Nr. 283 BRIEF VAN DE MINISTER VAN DEFENSIE

Aan de Voorzitter van de Tweede Kamer der Staten-Generaal

Den Haag, 1 februari 2018

Inleiding

Hierbij bied ik u de geannoteerde agenda aan ten behoeve van de bijeenkomst van de NAVO-Ministers van Defensie op 14 en 15 februari a.s. te Brussel. Voorafgaand aan de bijeenkomst komt de Nuclear Planning Group bijeen. Tijdens de werklunch, de twee werksessies en het werkdiner spreken de Ministers over de modernisering van de NAVO, EU-NAVO samenwerking, lastenverdeling en de Deterrence & Defence Posture van de NAVO als ook het onderwerp Projecting Stability.

Werklunch

Lastenverdeling

Tijdens de speciale NAVO-bijeenkomst van staatshoofden en regeringsleiders op 25 mei 2017 stond het verbeteren van de interne financiële en militaire lastenverdeling centraal (Kamerstuk 28 676, nr. 273). Destijds is afgesproken dat alle bondgenoten jaarlijks gaan rapporteren over hun defensie-uitgaven. Hiermee geven de bondgenoten aan waar zij staan met de nationale uitvoering van hun deel van de Defence Investment Pledge. In de rapportages lichten de bondgenoten toe:

  • 1. hoe zij van plan zijn hun defensie-uitgaven te verhogen in de richting van 2 procent BBP en een investeringsquote van 20 procent dan wel, indien zij hier al aan voldoen, hoe zij dat ook de komende jaren zullen blijven doen;

  • 2. in welke mate additionele financiële middelen zullen worden gebruikt om capaciteiten aan te schaffen waar de NAVO om vraagt;

  • 3. welke bijdragen aan missies en operaties binnen en buiten NAVO-kader zij voor ogen hebben in het komende kalenderjaar.

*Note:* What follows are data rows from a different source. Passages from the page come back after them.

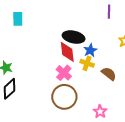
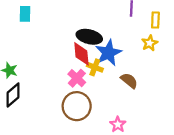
blue star: (90, 50) -> (108, 53), size x1.6
yellow cross: (87, 63) -> (95, 67), moved

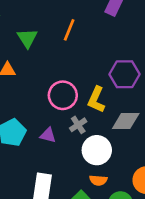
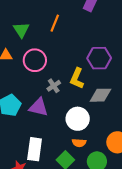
pink circle: (63, 95) -> (35, 60), moved
gray cross: (78, 125) -> (54, 86), moved
purple triangle: (48, 135) -> (39, 107), size x1.5

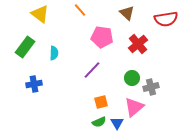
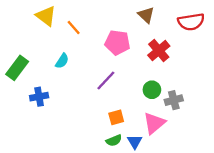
orange line: (80, 10) -> (74, 28), moved
green rectangle: (25, 47) -> (17, 68), moved
cyan semicircle: (54, 53) -> (62, 61), turned 32

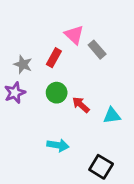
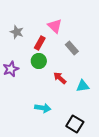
gray rectangle: (97, 50) -> (72, 48), moved
gray star: (23, 64) -> (17, 32), moved
green circle: (57, 93) -> (39, 61), moved

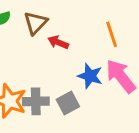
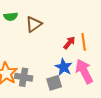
red arrow: (58, 42) -> (69, 43), moved, turned 96
gray square: (68, 103) -> (54, 83), moved

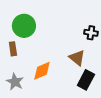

Alle bondgenoten, zo ook Nederland, hebben eind 2017 hun nationale rapportages aan de NAVO aangeboden. De Secretaris-Generaal van de NAVO heeft deze gegevens gebundeld en de defensieministers zullen een politieke discussie hebben over burden sharing, mede ter voorbereiding op de aankomende NAVO-Top van 11 en 12 juli a.s.

Werkdiner

EU-NAVO samenwerking

In aanwezigheid van de EU Hoge Vertegenwoordiger Mogherini zal tijdens het diner worden gesproken over Europese defensiesamenwerking, met name over permanent gestructureerde samenwerking (PESCO), militaire mobiliteit en het Europees Defensiefonds (EDF).

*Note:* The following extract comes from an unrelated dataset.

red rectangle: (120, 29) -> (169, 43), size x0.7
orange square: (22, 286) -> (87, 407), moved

PESCO is op 11 december jongstleden per EU-Raadsbesluit opgericht (Kamerstuk 21 501-02, nr. 1813). Met een verklaring zijn de eerste PESCO-voorstellen bekend gemaakt. Het Nederlandse project om de militaire mobiliteit in de EU te verbeteren behoort tot de eerste projecten en is qua aantal deelnemers het grootste PESCO-project (24 deelnemende landen). Nederland zal op korte termijn met dit project starten.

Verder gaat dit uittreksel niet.